> **PROBLEM DETAILS**
The records must be duplicated exactly, with every picture left out.
[MATERIAL PROVIDED — start]
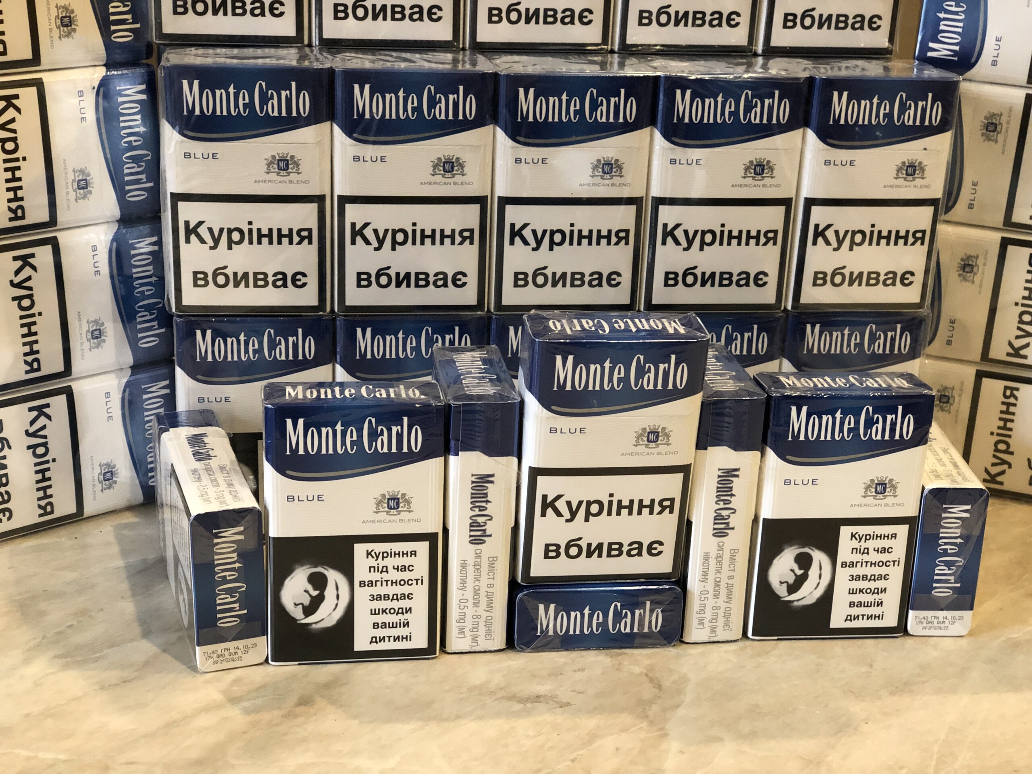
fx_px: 1550
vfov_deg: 28.0
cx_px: 516
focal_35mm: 52
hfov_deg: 36.8
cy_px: 387
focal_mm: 6
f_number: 2.4
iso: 125
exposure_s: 1/30
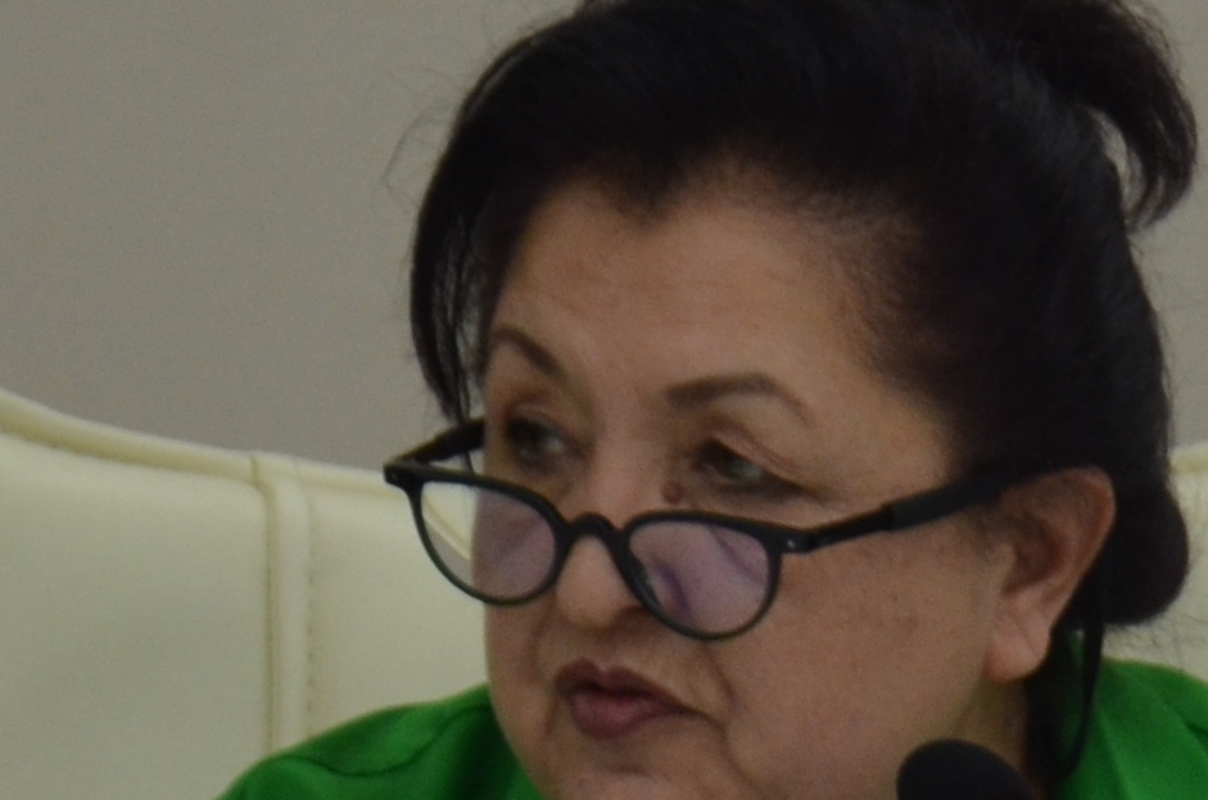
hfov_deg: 2.5
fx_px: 27610
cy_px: 910
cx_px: 888
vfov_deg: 1.7
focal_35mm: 825
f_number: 5.6
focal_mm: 105
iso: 450
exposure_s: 1/60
[MATERIAL PROVIDED — finish]
> **WRITTEN ANSWER**
fx_px: 1550
vfov_deg: 28.0
cx_px: 516
focal_35mm: 52
hfov_deg: 36.8
cy_px: 387
focal_mm: 6
f_number: 2.4
iso: 125
exposure_s: 1/30
hfov_deg: 2.5
fx_px: 27610
cy_px: 910
cx_px: 888
vfov_deg: 1.7
focal_35mm: 825
f_number: 5.6
focal_mm: 105
iso: 450
exposure_s: 1/60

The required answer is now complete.